С этими словами Харемхеб стал прохаживаться по зале. Он как бы решал, с чего начать. Аамеса терпеливо ждал, что скажет его друг, хотя уже и то, что было сказано, не прибавляло ему оптимизма.
– Думаю, фараон будет против ухода своих подданных из Египта.
– Что ты хочешь этим сказать?
Слова Харемхеба застали Аамесу врасплох. Он уже начал верить, что находится среди друзей, и не ждал услышать подобное.
– Аамеса, пойми меня правильно. Для меня ты как был, так и останешься истинным другом. Даже если бы ты не был послан богами, я сделал бы все, чтобы исполнить твою просьбу, но…
Харемхеб ненадолго замолчал, собираясь с мыслями.
– Ты сам прекрасно знаешь – власть фараона единолична, а все живущие в Египте – его рабы. Так было с незапамятных времен. Это – закон, и каждый рожденный здесь постигает его еще с молоком матери. Если я отпущу на свободу своих рабов без серьезной причины, это создаст прецедент. У многих общин возникнет желание поступить так же, и кто знает, к каким последствиям это может привести. Ни для кого не секрет, что я фараон не по праву рождения. Моя власть держится на моем авторитете. Весь Египет знает меня как сильного и бескомпромиссного правителя.
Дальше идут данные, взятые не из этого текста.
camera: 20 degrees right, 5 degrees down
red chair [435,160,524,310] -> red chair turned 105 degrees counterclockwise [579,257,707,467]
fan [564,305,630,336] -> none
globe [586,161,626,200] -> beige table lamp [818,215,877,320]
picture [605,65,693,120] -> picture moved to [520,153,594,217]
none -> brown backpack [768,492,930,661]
И что подумают люди о твоем исходе?
– Фараон прав, – продолжил мысль Харемхеба Парамесу. – Сейчас в стране нет законного преемника, а желающих занять его место слишком много. Если мы дадим повод сомневаться в нашей силе, это может привести не только к потере власти, но и к гражданской войне.
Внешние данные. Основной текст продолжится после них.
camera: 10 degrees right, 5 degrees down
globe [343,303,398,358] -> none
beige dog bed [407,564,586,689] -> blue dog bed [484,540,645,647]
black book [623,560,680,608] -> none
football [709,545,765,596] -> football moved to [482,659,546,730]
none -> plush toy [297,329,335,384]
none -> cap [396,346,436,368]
В комнате опять наступила тишина. Аамеса внимательно всматривался в серьезные лица своих собеседников и чувствовал, что их опасения не напрасны. Но если это так, неужели цель пославшей его богини – гибель тысяч людей и упадок Египта?
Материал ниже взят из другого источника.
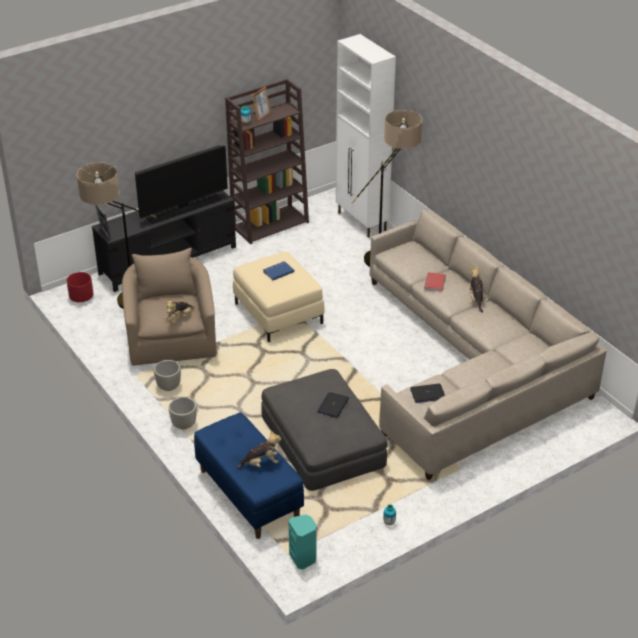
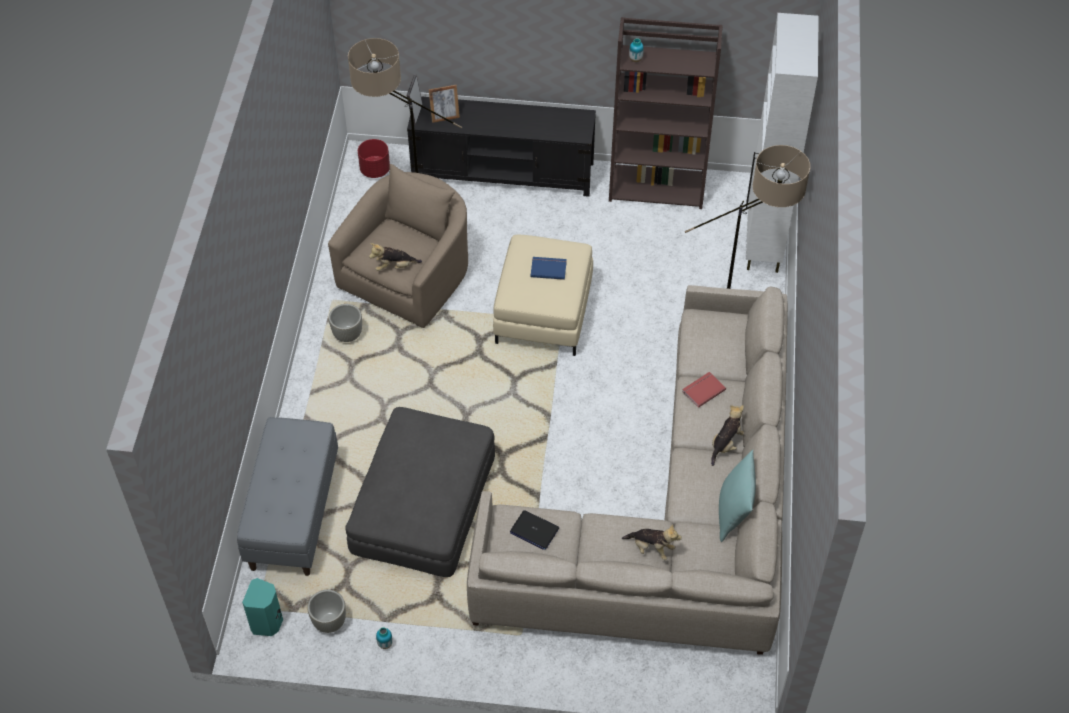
camera: 40 degrees right, 15 degrees up
television [135,145,228,224] -> none
grey planter [169,397,197,429] -> grey planter moved to [307,590,346,633]
blue bench [194,412,304,539] -> grey bench [237,417,338,576]
plush toy [237,430,281,469] -> plush toy moved to [622,524,682,560]
picture frame [252,87,271,122] -> picture frame moved to [429,85,460,123]
laptop [317,392,349,418] -> none
none -> turquoise pillow [719,450,756,542]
– Я не знаю, что делать, – честно признался он.
– Возможно, есть один способ, – неожиданно сказал Парамесу. Его лицо просветлело, а в глазах появился огонек.
– Тебе, многоуважаемый Аамеса, как и тебе, Харемхеб, для исполнения воли богов не хватает одного и того же. Повода. И повод этот должен быть настолько весомым, чтобы никто в Египте не усомнился в необходимости исхода семитских кланов.
– Это так, жрец, – согласился фараон, судя по интонации, не разделявший оптимизм своего советника. – Но где найти такой повод?
– А разве воля высших сил – недостаточная причина?
– Дорогой Парамесу, – вздохнул Аамеса, – о ней, кроме нас, никто не знает, и убедить людей в правдивости наших слов будет очень сложно.
– А мы и не будем убеждать. Воля богов священна, и не исполнивших ее ожидает кара. Это незыблемая истина и каждый из живущих знает об этом. Это закон.
– То есть ты предлагаешь во всеуслышание объявить волю богов и надеяться, что они подвергнут Египет казни за неверие?
– Почти. Только мы не будем надеяться на высшие силы.
Парамесу сделал небольшую паузу, давая собеседникам осмыслить сказанное, а затем продолжил:
– Великие мужи, мне ли учить вас управлять помыслами толпы? Вы знаете не хуже меня, что именно слухи и пророчества, а не реальные события, держат людей в страхе. В нашей стране каждый день происходят сотни событий, которые мы могли бы представить как божью кару. Даже самый незначительный факт, будь то гибель урожая в какой-нибудь захудалой деревне или пожар в провинциальном городке на задворках государства, отныне станет не просто стечением обстоятельств. Это будет кара Атона. Кара фараону и всему Египту за то, что не подчинились его воле. Кара семитам за неверие в слова пророка.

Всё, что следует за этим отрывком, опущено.